Looking ahead to 2016-17, the Rangers have three prominent restricted free agents: J.T. Miller,Chris Kreider and Kevin Hayes. They will shed Dan Boyle’s $4.5 million cap hit, and presumably Viktor Stalberg’s $1.1 million and Dom Moore’s $1.5 million. That’s $7.1 million. It’s hard to envision how Gorton can keep unrestricted free agent Keith Yandle, who will command more than $6 million per for multiple years.

“He’s a UFA that stands to do quite well in the market,” Gorton said of the defenseman. “We’ve had some discussions with his agent and will continue to do so.”

The Blueshirts do have former No. 1 pick, defenseman Brady Skjei, ready to jump in from Hartford at a cost of less than $1 million. Can he produce like Yandle? Probably not.

As for potential targets before the Feb. 29th trade deadline, let’s assess:

Eric Staal? For a rental, the big Hurricanes center, who is 31, would certainly help in the postseason. Would likely be impossible to keep long-term, though. As a free agent, he’ll command a lucrative long-term deal.

Jordan Eberle? The Oilers are top-heavy with young forwards, and could use defensemen, but Eberle is due to earn $6 million per season for years. Maybe Nail Yakupov at $2.5 million?

Forget Travis Hamonic and Kyle Okposo. The Islanders are looking West to satisfy Hamonic’s trade request and Okposo, the type of player that would appeal the Blueshirts, won’t be going to their crosstown rivals. Twenty-year-old Jonathan Drouin, the No. 3 overall draft pick in 2013 who has asked to be traded from Tampa, will require a package of players, and the prevailing opinions are that he also will be sent west.

Good luck. Jeff. Fans and critics will pounce one way or another. Comes with the territory.

Mothers and sons

In a first for the Rangers, players’ mothers will join their sons on the road trip to Philadelphia and Washington next weekend. Teams generally invite fathers for an annual trip, but Alain Vigneault invited mothers when he was in Vancouver and opted to arrange another such journey.

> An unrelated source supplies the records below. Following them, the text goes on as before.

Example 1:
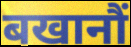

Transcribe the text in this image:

बखानौं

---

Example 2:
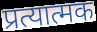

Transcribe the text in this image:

प्रत्यात्मक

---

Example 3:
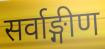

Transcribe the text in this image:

सर्वाङ्गीण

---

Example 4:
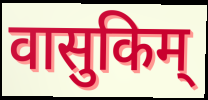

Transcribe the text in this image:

वासुकिम्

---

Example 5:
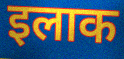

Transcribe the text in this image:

इलाक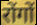
रोंगों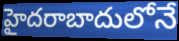
హైదరాబాదులోనేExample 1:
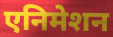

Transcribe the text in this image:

एनिमेशन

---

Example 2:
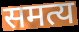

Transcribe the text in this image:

समत्य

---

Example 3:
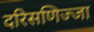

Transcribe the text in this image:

दरिसणिज्जा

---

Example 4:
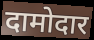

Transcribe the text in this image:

दामोदार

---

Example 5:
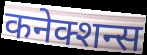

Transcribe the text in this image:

कनेक्शन्स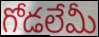
గోడలేమీ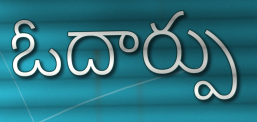
ఓదార్పుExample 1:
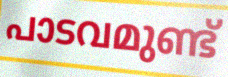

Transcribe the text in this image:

പാടവമുണ്ട്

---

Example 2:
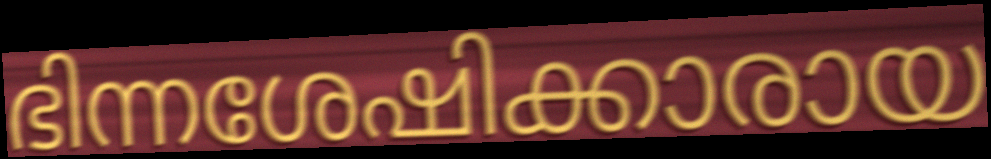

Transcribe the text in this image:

ഭിന്നശേഷിക്കാരായ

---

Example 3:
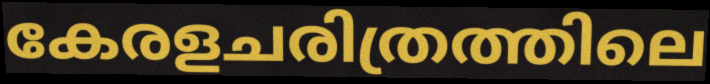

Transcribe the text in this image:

കേരളചരിത്രത്തിലെ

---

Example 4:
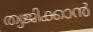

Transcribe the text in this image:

ത്യജിക്കാൻ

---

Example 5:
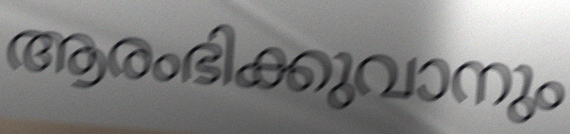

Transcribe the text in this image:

ആരംഭിക്കുവാനും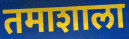
तमाशालाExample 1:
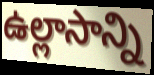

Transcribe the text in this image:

ఉల్లాసాన్ని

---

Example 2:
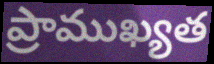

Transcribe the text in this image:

ప్రాముఖ్యత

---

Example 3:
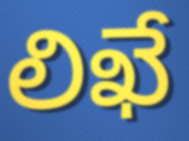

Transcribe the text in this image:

లిఖే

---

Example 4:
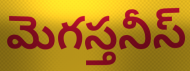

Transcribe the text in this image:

మెగస్తనీస్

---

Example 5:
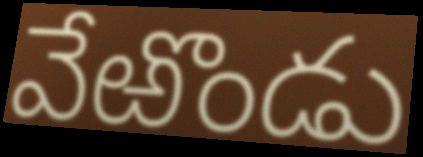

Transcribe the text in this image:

వేఱొండుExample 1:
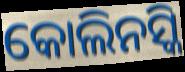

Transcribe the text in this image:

କୋଲିନସ୍କି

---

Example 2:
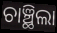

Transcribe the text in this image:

ଚାଞ୍ଛିଲା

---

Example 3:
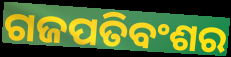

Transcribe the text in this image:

ଗଜପତିବଂଶର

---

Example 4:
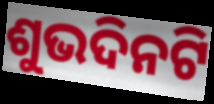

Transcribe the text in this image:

ଶୁଭଦିନଟି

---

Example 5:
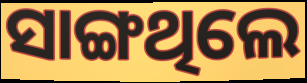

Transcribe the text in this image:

ସାଙ୍ଗଥିଲେ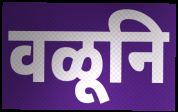
वळूनि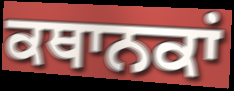
ਕਥਾਨਕਾਂ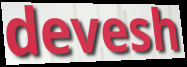
devesh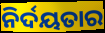
ନିର୍ଦୟତାର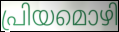
പ്രിയമൊഴി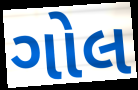
ગોલ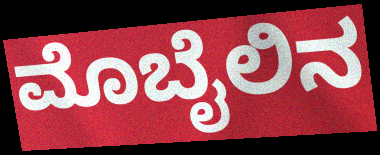
ಮೊಬೈಲಿನ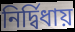
নির্দ্বিধায়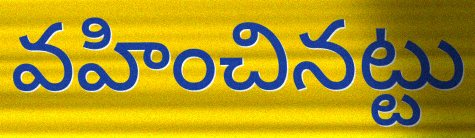
వహించినట్టు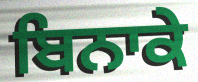
ਬਿਨਾਕੇ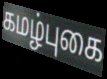
கமழ்புகை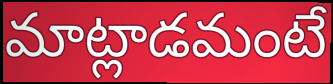
మాట్లాడమంటే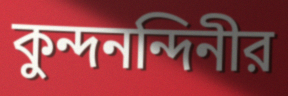
কুন্দনন্দিনীরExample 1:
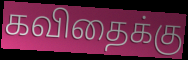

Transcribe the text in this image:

கவிதைக்கு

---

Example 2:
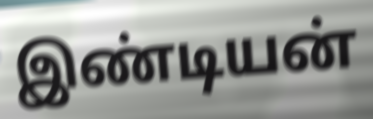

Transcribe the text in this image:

இண்டியன்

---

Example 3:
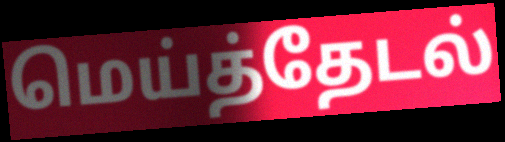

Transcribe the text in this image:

மெய்த்தேடல்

With his two brothers — Eric and Jordan — also in the NHL — Marc Staal said his mom, Linda, has been a little jealous. “My dad’s been on about 25 fathers’ trips,” he said, “so she’s looking forward to it.”

Coming from Europe is Anita Zuccarello, who raised sons Mats and Fabian as a single mom before marrying. When Mats was 15, she paid for him to attend the Norwegian College of Elite Sport to focus on hockey.

“You only have one mom, what can you say?” Zuccarello told Newsday. “She’s been with me, through the good times and the rough times. She’s been to New York before, but this will be something special, going on the road. I don’t think she has any idea what it’s like for the guys . . . I may have to remind her I’m 28, not 18 anymore.”

Anita Zuccarello won’t be a stranger. She’s met Derick Brassard’s mother, and she texted with Rick Nash’s mom when the sons were playing in the Sochi Olympics. “They’ll be going out on their own, to museums and stuff,’’ Mats said. “Should be some great stories.”